### EXERCISE TASK
Reproduce every line of the rows below word for word, without changing anything.

### MATERIAL FOR THE TASK
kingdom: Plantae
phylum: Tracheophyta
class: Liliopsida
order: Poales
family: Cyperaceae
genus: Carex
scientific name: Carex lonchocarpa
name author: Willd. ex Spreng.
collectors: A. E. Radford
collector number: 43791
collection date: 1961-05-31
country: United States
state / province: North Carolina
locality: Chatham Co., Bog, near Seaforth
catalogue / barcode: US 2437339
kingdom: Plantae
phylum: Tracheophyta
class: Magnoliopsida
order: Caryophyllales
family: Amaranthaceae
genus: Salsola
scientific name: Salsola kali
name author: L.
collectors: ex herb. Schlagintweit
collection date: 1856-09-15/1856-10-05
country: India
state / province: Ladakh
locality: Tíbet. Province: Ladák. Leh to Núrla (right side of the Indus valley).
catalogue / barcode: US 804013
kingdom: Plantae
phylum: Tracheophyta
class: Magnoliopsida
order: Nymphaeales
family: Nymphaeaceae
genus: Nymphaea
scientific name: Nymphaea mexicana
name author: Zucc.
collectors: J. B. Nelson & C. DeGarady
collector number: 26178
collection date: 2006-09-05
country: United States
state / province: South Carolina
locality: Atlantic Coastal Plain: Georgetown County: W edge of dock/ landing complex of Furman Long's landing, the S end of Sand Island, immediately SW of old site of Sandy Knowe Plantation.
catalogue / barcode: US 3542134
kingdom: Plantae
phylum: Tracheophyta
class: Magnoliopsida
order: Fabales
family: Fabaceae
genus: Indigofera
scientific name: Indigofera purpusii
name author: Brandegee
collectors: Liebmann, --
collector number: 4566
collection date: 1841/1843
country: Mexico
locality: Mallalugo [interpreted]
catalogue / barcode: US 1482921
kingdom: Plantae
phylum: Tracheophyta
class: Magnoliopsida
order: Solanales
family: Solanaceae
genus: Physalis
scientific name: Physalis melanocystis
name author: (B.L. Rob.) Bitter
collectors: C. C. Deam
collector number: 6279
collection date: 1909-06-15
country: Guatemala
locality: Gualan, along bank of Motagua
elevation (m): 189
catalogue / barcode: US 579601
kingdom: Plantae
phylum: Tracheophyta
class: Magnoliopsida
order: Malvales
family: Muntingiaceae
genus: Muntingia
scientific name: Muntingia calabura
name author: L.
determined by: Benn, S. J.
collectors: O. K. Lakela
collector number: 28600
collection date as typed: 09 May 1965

### TASK ANSWER
kingdom: Plantae
phylum: Tracheophyta
class: Liliopsida
order: Poales
family: Cyperaceae
genus: Carex
scientific name: Carex lonchocarpa
name author: Willd. ex Spreng.
collectors: A. E. Radford
collector number: 43791
collection date: 1961-05-31
country: United States
state / province: North Carolina
locality: Chatham Co., Bog, near Seaforth
catalogue / barcode: US 2437339
kingdom: Plantae
phylum: Tracheophyta
class: Magnoliopsida
order: Caryophyllales
family: Amaranthaceae
genus: Salsola
scientific name: Salsola kali
name author: L.
collectors: ex herb. Schlagintweit
collection date: 1856-09-15/1856-10-05
country: India
state / province: Ladakh
locality: Tíbet. Province: Ladák. Leh to Núrla (right side of the Indus valley).
catalogue / barcode: US 804013
kingdom: Plantae
phylum: Tracheophyta
class: Magnoliopsida
order: Nymphaeales
family: Nymphaeaceae
genus: Nymphaea
scientific name: Nymphaea mexicana
name author: Zucc.
collectors: J. B. Nelson & C. DeGarady
collector number: 26178
collection date: 2006-09-05
country: United States
state / province: South Carolina
locality: Atlantic Coastal Plain: Georgetown County: W edge of dock/ landing complex of Furman Long's landing, the S end of Sand Island, immediately SW of old site of Sandy Knowe Plantation.
catalogue / barcode: US 3542134
kingdom: Plantae
phylum: Tracheophyta
class: Magnoliopsida
order: Fabales
family: Fabaceae
genus: Indigofera
scientific name: Indigofera purpusii
name author: Brandegee
collectors: Liebmann, --
collector number: 4566
collection date: 1841/1843
country: Mexico
locality: Mallalugo [interpreted]
catalogue / barcode: US 1482921
kingdom: Plantae
phylum: Tracheophyta
class: Magnoliopsida
order: Solanales
family: Solanaceae
genus: Physalis
scientific name: Physalis melanocystis
name author: (B.L. Rob.) Bitter
collectors: C. C. Deam
collector number: 6279
collection date: 1909-06-15
country: Guatemala
locality: Gualan, along bank of Motagua
elevation (m): 189
catalogue / barcode: US 579601
kingdom: Plantae
phylum: Tracheophyta
class: Magnoliopsida
order: Malvales
family: Muntingiaceae
genus: Muntingia
scientific name: Muntingia calabura
name author: L.
determined by: Benn, S. J.
collectors: O. K. Lakela
collector number: 28600
collection date as typed: 09 May 1965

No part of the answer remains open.